━━━━━ Given data
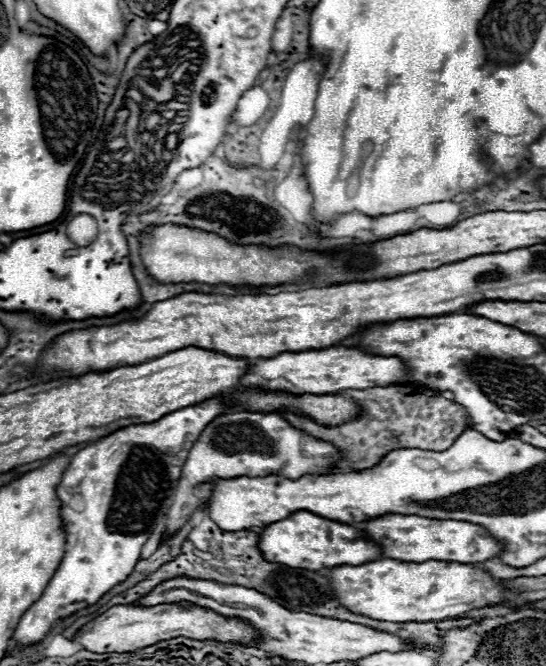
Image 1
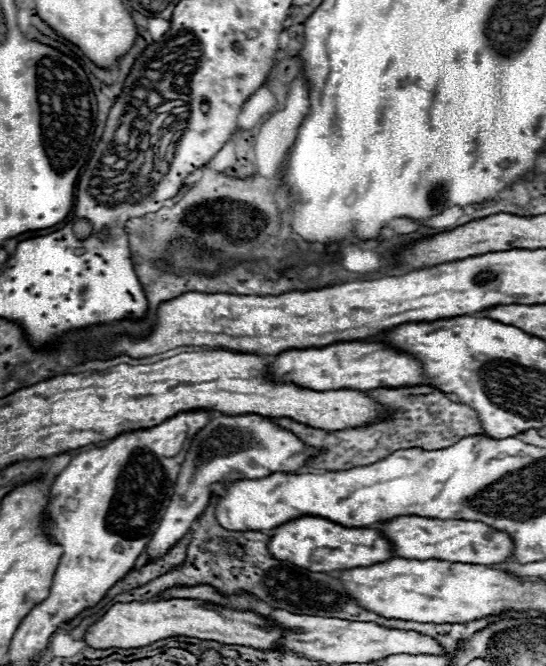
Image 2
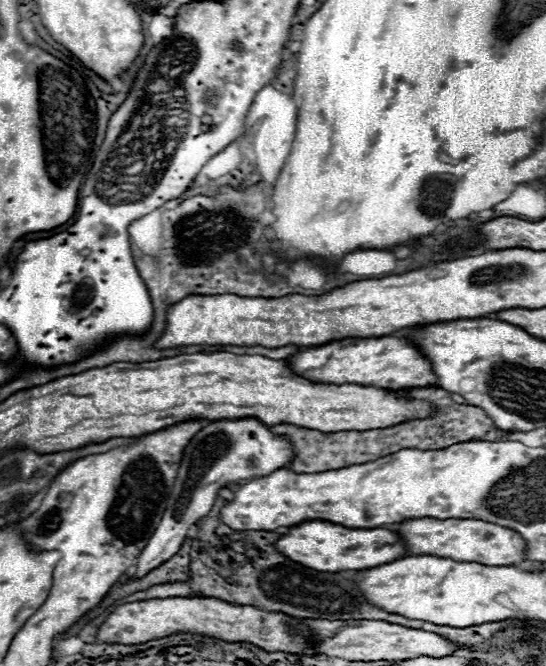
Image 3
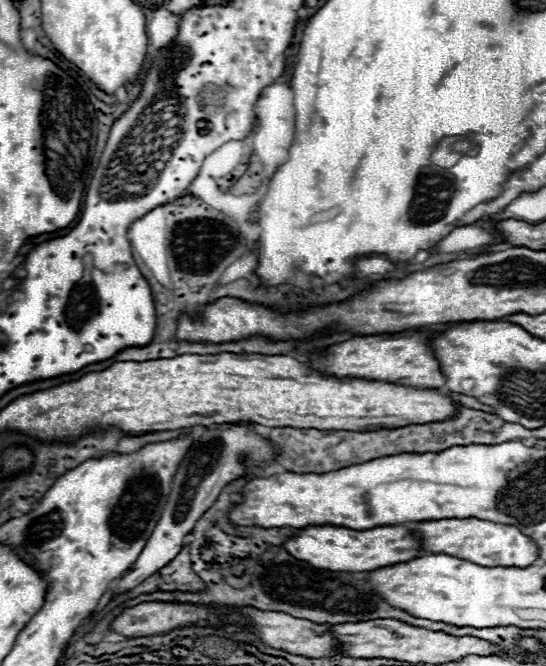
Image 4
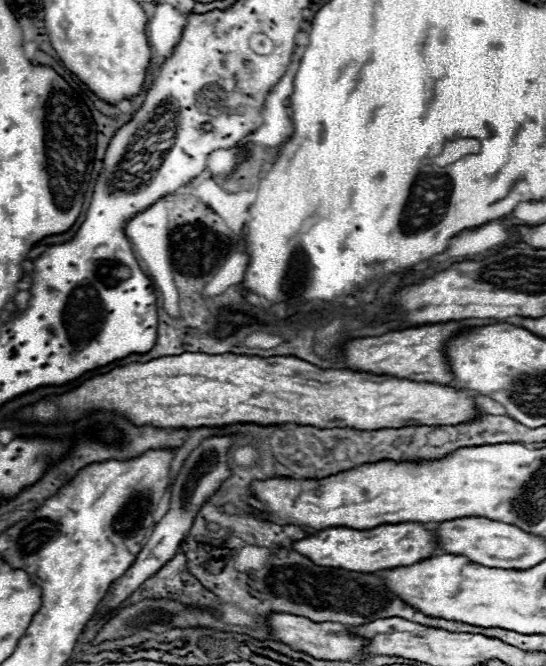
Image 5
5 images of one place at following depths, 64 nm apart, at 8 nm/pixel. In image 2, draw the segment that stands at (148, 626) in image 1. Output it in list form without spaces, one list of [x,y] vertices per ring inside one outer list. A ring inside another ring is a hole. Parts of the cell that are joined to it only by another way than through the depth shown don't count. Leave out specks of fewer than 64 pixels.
━━━━━━━━━━
- Your task: The records above must be copied exactly, with no pictures carried over.

- Exercise answer:
Image 1
Image 2
Image 3
Image 4
Image 5
5 images of one place at following depths, 64 nm apart, at 8 nm/pixel. In image 2, draw the segment that stands at (148, 626) in image 1. Output it in list form without spaces, one list of [x,y] vertices per ring inside one outer list. A ring inside another ring is a hole. Parts of the cell that are joined to it only by another way than through the depth shown don't count. Leave out specks of fewer than 64 pixels.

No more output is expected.